Art und Weise: Beyond the Aperture

Artist Talk/Performance | Artists in Conversation: With Victoria Keddie and Liz Flyntz

 Installation view of "Pshal P'shaw" (2024). Courtesy Victoria Keddie.

 Installation view of "Pshal P'shaw" (2024). Courtesy Victoria Keddie.

Beyond the Aperture examines how Victoria Keddie's practice navigates the shifting landscape of machine perception and data collection through sound, installation, and performance.
Moving beyond traditional optical recording, Keddie's work reveals how contemporary surveillance and information systems generate new forms of seeing and knowing that transcend human visual perception. Through projects like Electrona in Crystallo Fluenti and Pshal P'shaw, she transforms invisible streams of information—from orbital debris trajectories to neural language patterns—into immersive sonic and visual experiences that make tangible the hidden architectures of our data-mediated world.

In conversation with curator and media historian Liz Flyntz, Keddie will discuss her methodologies for translating machine-gathered data into experiential artworks. The talk involves a live performance demonstrating these transformative processes in real time.

Works of Focus:
1. Electrona in Crystallo Fluenti (2022-2023): This work demonstrates the transition beyond optical surveillance through its real-time tracking and sonifi cation of space debris. The piece creates an immersive environment where orbital data becomes an experiential soundscape, making tangible the usually invisible layers of technological debris that encircle our planet. Its exploration of coordinates, proximity, and variance in Low Earth Orbit directly engages with questions of machine perception beyond traditional visual recording.

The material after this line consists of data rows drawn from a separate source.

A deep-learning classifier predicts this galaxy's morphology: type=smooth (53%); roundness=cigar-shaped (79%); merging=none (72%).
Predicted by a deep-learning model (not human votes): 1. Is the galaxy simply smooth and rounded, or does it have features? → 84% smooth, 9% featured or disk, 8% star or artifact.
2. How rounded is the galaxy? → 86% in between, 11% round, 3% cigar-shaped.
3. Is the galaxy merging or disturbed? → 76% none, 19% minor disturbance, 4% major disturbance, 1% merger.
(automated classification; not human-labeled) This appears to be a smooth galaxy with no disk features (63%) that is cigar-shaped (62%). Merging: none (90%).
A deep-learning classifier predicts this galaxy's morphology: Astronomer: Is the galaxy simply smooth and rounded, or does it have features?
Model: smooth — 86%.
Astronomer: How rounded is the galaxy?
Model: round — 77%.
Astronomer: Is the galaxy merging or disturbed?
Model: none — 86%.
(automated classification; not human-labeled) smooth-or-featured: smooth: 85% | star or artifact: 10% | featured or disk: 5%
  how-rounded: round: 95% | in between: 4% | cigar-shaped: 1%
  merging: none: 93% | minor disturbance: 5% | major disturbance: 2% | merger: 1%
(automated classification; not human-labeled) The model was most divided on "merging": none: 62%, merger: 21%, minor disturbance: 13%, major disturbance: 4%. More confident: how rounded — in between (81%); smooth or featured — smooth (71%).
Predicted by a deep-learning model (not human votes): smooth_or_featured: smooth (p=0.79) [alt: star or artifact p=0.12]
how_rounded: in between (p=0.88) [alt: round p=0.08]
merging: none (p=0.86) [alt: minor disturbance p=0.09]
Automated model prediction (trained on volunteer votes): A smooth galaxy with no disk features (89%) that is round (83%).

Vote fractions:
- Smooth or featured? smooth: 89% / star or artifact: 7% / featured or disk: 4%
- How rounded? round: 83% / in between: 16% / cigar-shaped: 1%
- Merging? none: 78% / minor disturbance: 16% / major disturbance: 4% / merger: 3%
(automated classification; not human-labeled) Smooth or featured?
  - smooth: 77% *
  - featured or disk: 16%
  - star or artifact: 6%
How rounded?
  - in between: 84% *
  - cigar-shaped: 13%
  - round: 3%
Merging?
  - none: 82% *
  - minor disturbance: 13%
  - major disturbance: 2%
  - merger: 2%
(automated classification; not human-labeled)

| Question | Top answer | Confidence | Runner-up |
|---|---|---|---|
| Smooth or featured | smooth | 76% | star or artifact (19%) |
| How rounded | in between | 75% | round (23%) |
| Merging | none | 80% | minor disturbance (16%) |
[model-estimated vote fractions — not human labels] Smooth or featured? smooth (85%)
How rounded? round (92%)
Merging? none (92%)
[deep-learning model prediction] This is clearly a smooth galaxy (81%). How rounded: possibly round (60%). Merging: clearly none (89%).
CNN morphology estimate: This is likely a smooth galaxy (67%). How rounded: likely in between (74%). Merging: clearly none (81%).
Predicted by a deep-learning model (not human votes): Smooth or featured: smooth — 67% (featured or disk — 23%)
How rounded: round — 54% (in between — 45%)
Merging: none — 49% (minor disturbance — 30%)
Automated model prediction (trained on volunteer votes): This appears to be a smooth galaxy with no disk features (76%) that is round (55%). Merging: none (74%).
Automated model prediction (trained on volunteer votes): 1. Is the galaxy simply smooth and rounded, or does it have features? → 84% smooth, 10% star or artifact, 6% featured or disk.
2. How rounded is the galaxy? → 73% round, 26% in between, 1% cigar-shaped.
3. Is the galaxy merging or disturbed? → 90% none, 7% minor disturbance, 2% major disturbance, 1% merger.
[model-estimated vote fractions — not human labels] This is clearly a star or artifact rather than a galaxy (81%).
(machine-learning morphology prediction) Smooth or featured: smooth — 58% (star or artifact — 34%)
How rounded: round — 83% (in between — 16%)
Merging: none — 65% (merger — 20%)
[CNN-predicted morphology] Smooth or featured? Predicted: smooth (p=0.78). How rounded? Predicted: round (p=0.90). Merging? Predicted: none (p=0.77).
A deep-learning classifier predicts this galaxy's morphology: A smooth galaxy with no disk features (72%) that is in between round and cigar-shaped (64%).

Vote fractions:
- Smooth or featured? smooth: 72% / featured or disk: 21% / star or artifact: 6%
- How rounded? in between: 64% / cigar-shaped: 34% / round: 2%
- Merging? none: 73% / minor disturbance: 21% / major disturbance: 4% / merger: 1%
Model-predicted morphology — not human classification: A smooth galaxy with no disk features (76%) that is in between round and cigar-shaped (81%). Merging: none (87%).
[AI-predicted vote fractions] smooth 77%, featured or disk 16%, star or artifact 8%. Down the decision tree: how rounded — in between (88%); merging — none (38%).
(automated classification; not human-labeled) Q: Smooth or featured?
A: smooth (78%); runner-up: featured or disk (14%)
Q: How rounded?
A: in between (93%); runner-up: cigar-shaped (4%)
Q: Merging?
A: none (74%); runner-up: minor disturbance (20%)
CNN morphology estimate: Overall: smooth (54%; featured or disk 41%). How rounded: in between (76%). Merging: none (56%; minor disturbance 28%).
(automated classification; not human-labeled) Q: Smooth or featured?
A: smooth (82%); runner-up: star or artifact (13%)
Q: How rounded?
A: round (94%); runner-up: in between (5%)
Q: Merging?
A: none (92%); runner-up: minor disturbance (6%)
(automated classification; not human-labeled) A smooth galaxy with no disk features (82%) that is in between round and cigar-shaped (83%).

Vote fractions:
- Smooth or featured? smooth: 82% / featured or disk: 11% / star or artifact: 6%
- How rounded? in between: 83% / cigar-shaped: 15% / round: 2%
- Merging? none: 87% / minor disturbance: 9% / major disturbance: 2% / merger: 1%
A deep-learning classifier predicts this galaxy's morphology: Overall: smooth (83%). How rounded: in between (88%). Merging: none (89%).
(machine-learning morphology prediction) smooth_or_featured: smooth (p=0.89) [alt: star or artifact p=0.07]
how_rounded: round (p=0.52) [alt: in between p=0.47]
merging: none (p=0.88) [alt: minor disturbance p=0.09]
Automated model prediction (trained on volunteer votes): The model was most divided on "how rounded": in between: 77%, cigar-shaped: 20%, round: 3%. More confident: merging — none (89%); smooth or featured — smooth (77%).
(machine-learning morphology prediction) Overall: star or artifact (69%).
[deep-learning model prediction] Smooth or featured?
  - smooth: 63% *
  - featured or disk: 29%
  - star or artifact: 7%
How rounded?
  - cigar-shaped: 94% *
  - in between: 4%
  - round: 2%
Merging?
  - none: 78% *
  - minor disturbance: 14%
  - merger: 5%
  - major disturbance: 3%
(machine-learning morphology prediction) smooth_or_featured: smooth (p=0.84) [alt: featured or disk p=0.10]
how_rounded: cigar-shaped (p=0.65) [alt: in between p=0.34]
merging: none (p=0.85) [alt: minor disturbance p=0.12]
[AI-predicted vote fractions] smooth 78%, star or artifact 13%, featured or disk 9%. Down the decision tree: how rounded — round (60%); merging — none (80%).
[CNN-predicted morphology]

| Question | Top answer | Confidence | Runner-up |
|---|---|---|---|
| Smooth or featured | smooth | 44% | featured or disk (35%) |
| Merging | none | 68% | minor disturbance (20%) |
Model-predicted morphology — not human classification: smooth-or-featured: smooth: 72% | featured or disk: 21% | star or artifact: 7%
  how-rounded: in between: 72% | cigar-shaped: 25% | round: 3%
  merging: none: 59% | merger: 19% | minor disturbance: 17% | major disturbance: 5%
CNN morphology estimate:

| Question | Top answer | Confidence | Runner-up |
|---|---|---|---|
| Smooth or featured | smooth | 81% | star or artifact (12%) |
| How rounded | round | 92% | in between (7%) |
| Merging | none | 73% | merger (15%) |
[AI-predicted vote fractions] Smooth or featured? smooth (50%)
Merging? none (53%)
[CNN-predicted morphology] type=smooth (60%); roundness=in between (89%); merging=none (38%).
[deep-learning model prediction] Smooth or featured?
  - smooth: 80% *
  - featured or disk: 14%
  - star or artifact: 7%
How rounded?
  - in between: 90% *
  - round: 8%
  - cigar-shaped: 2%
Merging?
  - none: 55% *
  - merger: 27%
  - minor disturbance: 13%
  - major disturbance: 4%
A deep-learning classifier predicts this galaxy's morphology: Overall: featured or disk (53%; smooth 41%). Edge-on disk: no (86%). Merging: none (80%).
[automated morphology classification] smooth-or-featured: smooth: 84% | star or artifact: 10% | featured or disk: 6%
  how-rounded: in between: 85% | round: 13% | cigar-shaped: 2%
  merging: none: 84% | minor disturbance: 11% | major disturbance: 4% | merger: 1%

2. Sensory Feedback (2022-2023): This multi-channel sound installation, created for KØS Museum, offers a case study in architectural sensing and environmental data collection. Through exploring Ant Farm's "Art Building" at Antioch College, Keddie used microphones and environmental sensors to capture the building's sonic and atmospheric properties, creating an archaeological portrait through non-visual means.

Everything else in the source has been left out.